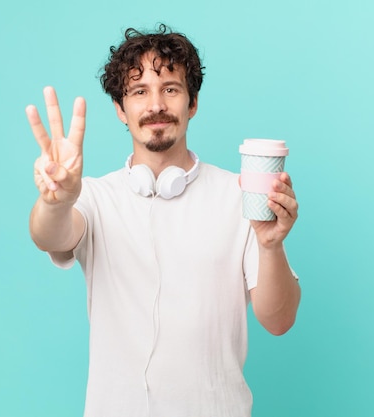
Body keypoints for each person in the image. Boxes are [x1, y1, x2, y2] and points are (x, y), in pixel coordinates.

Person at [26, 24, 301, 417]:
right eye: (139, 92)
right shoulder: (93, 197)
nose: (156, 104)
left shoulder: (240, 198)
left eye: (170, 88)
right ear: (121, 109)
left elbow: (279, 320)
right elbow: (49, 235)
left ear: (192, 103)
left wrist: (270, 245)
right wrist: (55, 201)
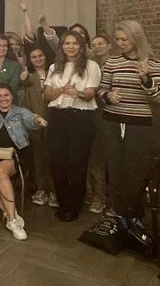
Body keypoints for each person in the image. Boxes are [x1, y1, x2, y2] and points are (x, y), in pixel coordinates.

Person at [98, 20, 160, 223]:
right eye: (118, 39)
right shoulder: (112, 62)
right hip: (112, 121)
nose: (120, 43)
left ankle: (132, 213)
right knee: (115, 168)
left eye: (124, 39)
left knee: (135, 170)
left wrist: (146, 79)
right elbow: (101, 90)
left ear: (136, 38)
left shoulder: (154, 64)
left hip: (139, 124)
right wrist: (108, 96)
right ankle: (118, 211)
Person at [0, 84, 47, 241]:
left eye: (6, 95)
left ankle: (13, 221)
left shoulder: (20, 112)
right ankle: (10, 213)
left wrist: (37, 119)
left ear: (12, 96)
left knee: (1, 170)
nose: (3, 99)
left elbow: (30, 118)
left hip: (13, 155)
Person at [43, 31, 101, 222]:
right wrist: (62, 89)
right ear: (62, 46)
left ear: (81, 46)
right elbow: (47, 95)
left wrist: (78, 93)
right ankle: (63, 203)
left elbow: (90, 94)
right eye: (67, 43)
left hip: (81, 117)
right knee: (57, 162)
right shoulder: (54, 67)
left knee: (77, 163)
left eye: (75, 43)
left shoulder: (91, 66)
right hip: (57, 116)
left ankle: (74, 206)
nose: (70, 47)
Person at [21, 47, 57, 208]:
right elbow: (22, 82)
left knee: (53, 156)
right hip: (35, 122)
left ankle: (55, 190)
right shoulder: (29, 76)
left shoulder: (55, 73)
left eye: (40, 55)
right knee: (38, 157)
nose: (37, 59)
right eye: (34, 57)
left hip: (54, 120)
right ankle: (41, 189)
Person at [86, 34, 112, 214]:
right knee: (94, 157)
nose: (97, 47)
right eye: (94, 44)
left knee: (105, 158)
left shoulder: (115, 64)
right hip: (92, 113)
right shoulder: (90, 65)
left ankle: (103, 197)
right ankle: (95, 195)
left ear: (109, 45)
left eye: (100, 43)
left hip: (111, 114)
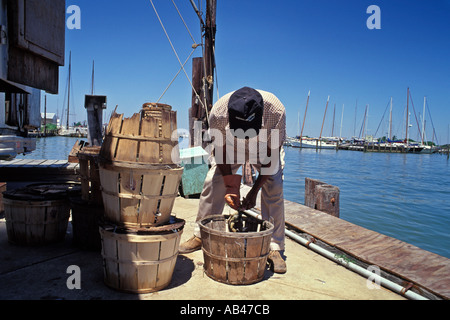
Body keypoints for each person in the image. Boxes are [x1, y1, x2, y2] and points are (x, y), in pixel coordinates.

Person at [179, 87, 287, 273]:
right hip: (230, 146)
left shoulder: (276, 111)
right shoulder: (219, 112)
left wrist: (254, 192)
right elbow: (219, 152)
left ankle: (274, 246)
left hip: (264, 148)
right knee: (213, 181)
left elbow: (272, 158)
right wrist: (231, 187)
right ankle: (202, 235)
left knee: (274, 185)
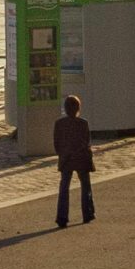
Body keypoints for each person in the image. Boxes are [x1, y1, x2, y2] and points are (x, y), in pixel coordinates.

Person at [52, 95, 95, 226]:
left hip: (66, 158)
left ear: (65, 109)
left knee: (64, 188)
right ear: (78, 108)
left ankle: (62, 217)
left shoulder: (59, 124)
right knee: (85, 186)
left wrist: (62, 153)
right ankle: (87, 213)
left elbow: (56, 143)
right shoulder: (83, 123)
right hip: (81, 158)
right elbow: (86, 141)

####################

Copy exactly the lines running from the line with "right knee: (94, 157)" to the final line of the listing, keeping both ends and dropping any picture.

• [EXPECTED ANSWER]:
right knee: (94, 157)
nose: (97, 47)
right eye: (94, 44)
left knee: (105, 158)
left shoulder: (115, 64)
right hip: (92, 113)
right shoulder: (90, 65)
left ankle: (103, 197)
right ankle: (95, 195)
left ear: (109, 45)
left eye: (100, 43)
left hip: (111, 114)
Body keypoints for each person in the image. Boxes are [x1, y1, x2, y2] and points are (x, y), in pixel coordinates.

Person at [179, 87, 287, 273]:
right hip: (230, 146)
left shoulder: (276, 111)
right shoulder: (219, 112)
left wrist: (254, 192)
right elbow: (219, 152)
left ankle: (274, 246)
left hip: (264, 148)
right knee: (213, 181)
left elbow: (272, 158)
right wrist: (231, 187)
right ankle: (202, 235)
left knee: (274, 185)
Body keypoints for each person in the image. Boxes are [x1, y1, x2, y2] and points are (x, y), in pixel coordinates.

Person at [52, 95, 95, 226]:
left hip: (66, 158)
left ear: (65, 109)
left knee: (64, 188)
right ear: (78, 108)
left ankle: (62, 217)
left shoulder: (59, 124)
right knee: (85, 186)
left wrist: (62, 153)
right ankle: (87, 213)
left elbow: (56, 143)
right shoulder: (83, 123)
right hip: (81, 158)
right elbow: (86, 141)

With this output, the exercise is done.